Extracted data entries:
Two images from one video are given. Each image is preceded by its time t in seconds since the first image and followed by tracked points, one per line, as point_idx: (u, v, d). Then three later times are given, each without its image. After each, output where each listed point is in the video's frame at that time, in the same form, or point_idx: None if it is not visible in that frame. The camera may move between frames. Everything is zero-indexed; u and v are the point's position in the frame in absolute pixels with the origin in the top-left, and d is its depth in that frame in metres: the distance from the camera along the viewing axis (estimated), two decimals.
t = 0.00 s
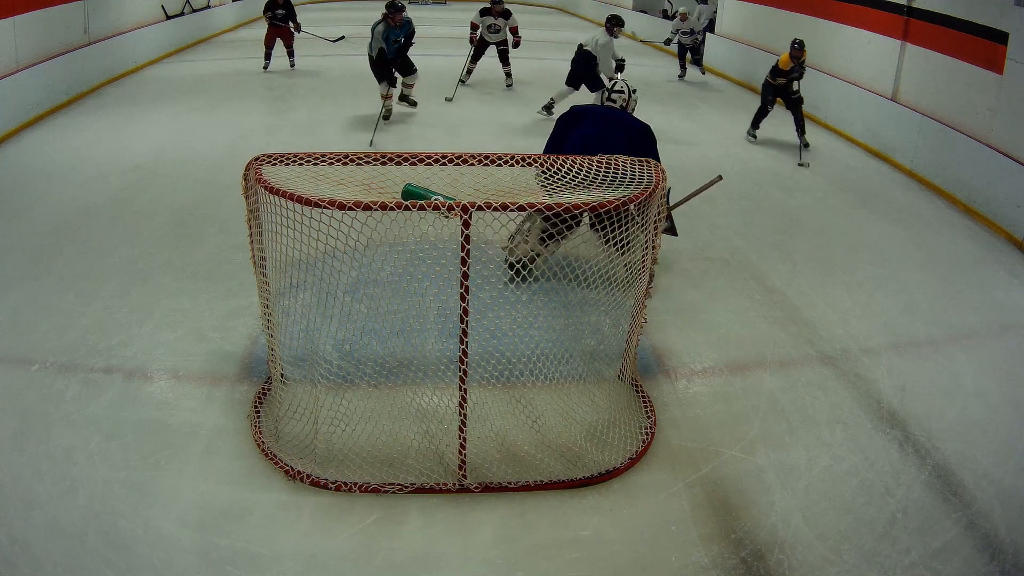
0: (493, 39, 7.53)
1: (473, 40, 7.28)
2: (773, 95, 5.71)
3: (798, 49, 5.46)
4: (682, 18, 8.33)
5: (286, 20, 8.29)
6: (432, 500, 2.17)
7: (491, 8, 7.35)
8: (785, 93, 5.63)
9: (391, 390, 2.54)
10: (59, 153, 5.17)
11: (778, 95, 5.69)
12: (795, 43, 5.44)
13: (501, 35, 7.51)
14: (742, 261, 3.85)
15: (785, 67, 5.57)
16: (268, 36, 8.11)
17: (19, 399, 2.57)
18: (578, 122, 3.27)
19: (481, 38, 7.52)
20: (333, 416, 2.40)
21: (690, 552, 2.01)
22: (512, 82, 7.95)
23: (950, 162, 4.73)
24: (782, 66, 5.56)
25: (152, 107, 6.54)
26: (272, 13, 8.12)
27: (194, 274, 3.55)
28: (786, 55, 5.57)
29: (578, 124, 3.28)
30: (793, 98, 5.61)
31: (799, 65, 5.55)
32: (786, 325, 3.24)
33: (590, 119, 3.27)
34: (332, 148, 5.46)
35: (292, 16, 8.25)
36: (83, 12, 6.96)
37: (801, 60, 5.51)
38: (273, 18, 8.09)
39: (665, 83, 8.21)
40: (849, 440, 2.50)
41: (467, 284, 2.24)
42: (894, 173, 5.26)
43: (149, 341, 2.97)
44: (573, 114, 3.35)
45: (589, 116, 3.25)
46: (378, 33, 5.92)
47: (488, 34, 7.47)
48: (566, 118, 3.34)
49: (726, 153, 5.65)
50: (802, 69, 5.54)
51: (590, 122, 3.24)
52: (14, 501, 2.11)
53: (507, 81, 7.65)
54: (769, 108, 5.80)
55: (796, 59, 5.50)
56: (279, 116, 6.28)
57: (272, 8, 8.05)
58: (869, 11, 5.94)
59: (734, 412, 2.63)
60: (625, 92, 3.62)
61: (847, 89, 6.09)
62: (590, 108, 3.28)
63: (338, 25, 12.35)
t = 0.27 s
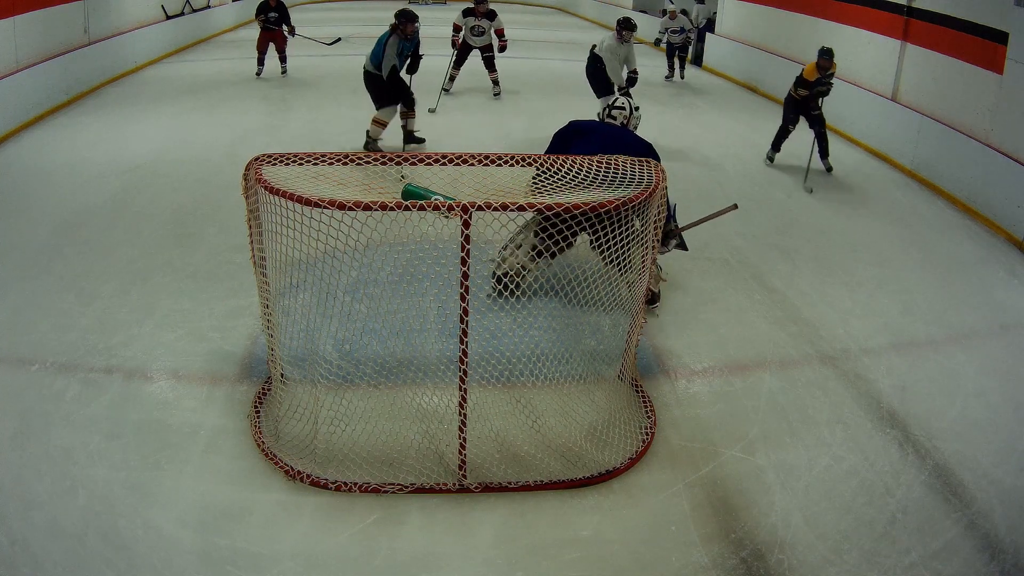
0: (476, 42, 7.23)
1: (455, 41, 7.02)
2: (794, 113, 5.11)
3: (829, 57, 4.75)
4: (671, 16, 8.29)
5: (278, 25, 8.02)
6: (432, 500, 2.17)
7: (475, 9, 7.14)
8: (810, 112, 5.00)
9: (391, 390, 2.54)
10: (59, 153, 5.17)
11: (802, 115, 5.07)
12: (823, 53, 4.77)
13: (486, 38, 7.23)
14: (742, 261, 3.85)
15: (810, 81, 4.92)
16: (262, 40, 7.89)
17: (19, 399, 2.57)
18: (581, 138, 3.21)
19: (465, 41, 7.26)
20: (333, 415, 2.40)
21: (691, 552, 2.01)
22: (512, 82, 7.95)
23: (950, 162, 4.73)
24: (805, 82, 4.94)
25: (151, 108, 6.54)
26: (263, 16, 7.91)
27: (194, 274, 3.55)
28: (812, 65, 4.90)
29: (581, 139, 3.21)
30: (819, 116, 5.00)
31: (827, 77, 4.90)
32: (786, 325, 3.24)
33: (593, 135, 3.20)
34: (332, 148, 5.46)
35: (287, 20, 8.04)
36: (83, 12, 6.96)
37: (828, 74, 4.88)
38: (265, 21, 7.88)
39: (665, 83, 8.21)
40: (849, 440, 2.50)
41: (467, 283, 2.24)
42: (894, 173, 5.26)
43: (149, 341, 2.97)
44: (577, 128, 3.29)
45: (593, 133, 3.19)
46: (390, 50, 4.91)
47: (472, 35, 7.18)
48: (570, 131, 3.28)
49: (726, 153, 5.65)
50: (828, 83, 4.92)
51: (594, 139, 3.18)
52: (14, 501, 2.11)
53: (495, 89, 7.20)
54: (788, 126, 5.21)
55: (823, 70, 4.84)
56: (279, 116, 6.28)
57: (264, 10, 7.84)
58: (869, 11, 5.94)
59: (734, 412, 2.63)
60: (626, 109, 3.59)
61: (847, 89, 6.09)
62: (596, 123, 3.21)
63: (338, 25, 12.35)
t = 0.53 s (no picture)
0: (460, 48, 6.86)
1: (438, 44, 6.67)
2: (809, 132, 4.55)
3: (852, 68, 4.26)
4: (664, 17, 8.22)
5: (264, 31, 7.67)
6: (432, 500, 2.17)
7: (456, 9, 6.77)
8: (827, 128, 4.49)
9: (391, 390, 2.54)
10: (59, 153, 5.17)
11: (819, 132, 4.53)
12: (845, 64, 4.27)
13: (469, 42, 6.85)
14: (742, 261, 3.85)
15: (828, 94, 4.39)
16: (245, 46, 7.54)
17: (19, 399, 2.57)
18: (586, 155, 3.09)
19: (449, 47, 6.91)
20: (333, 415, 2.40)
21: (691, 553, 2.01)
22: (512, 82, 7.95)
23: (949, 163, 4.73)
24: (824, 95, 4.40)
25: (151, 108, 6.54)
26: (247, 22, 7.63)
27: (194, 274, 3.55)
28: (829, 77, 4.39)
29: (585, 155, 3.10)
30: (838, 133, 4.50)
31: (846, 93, 4.40)
32: (785, 325, 3.24)
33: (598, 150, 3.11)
34: (332, 148, 5.47)
35: (273, 25, 7.77)
36: (83, 13, 6.96)
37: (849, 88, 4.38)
38: (249, 25, 7.63)
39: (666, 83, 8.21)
40: (848, 440, 2.50)
41: (467, 284, 2.24)
42: (894, 172, 5.26)
43: (149, 341, 2.97)
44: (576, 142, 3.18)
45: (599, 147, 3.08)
46: (406, 80, 4.13)
47: (454, 38, 6.82)
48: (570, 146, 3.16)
49: (726, 153, 5.65)
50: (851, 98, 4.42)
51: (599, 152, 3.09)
52: (14, 501, 2.11)
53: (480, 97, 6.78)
54: (799, 146, 4.64)
55: (844, 83, 4.32)
56: (279, 116, 6.28)
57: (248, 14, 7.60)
58: (869, 10, 5.94)
59: (734, 412, 2.63)
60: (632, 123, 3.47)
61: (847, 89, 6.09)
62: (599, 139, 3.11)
63: (338, 25, 12.34)
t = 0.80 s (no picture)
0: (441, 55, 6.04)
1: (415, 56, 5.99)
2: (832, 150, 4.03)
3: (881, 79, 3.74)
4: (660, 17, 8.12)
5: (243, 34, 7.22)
6: (432, 500, 2.17)
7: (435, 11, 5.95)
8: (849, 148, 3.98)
9: (391, 390, 2.55)
10: (59, 153, 5.17)
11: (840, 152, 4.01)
12: (870, 73, 3.73)
13: (450, 48, 6.04)
14: (742, 262, 3.85)
15: (853, 107, 3.87)
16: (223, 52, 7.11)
17: (19, 399, 2.57)
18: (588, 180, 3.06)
19: (427, 53, 6.10)
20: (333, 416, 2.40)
21: (691, 553, 2.01)
22: (513, 83, 7.95)
23: (950, 163, 4.73)
24: (849, 106, 3.88)
25: (151, 108, 6.54)
26: (221, 28, 7.11)
27: (194, 274, 3.55)
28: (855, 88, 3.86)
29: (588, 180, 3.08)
30: (860, 156, 4.00)
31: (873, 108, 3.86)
32: (786, 325, 3.24)
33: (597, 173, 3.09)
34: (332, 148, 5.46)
35: (250, 30, 7.28)
36: (83, 13, 6.96)
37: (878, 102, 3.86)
38: (225, 30, 7.14)
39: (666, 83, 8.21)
40: (848, 440, 2.50)
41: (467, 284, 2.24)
42: (894, 173, 5.26)
43: (149, 341, 2.97)
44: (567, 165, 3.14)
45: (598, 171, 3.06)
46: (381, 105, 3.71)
47: (433, 44, 5.97)
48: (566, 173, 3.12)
49: (726, 153, 5.65)
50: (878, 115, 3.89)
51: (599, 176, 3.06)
52: (14, 501, 2.11)
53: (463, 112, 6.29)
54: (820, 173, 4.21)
55: (870, 95, 3.80)
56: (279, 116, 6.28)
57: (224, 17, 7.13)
58: (869, 11, 5.94)
59: (734, 412, 2.63)
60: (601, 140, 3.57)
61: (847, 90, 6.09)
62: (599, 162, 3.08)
63: (338, 25, 12.33)
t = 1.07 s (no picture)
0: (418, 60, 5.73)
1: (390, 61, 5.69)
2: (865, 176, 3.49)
3: (913, 78, 3.24)
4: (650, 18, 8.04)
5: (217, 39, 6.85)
6: (432, 500, 2.17)
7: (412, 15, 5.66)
8: (882, 175, 3.43)
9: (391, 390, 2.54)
10: (59, 153, 5.17)
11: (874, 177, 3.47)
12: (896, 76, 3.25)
13: (427, 55, 5.72)
14: (742, 262, 3.85)
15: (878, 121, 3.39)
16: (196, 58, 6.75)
17: (19, 399, 2.57)
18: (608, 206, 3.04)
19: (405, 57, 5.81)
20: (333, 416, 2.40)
21: (691, 553, 2.01)
22: (513, 83, 7.95)
23: (949, 163, 4.73)
24: (877, 121, 3.40)
25: (151, 108, 6.54)
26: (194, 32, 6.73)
27: (194, 274, 3.55)
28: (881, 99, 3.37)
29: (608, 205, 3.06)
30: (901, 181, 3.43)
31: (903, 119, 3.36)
32: (785, 325, 3.24)
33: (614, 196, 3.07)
34: (332, 149, 5.46)
35: (223, 35, 6.95)
36: (83, 12, 6.97)
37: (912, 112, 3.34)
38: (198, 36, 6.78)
39: (666, 83, 8.21)
40: (848, 440, 2.50)
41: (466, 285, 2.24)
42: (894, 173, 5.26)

## INSTRUCTIONS TO FOLLOW
Copy out the line holding "18: (608, 206, 3.04)". Then copy every later line of the data, unchanged, through the last one.

## EXERCISE RESULT
18: (608, 206, 3.04)
19: (405, 57, 5.81)
20: (333, 416, 2.40)
21: (691, 553, 2.01)
22: (513, 83, 7.95)
23: (949, 163, 4.73)
24: (877, 121, 3.40)
25: (151, 108, 6.54)
26: (194, 32, 6.73)
27: (194, 274, 3.55)
28: (881, 99, 3.37)
29: (608, 205, 3.06)
30: (901, 181, 3.43)
31: (903, 119, 3.36)
32: (785, 325, 3.24)
33: (614, 196, 3.07)
34: (332, 149, 5.46)
35: (223, 35, 6.95)
36: (83, 12, 6.97)
37: (912, 112, 3.34)
38: (198, 36, 6.78)
39: (666, 83, 8.21)
40: (848, 440, 2.50)
41: (466, 285, 2.24)
42: (894, 173, 5.26)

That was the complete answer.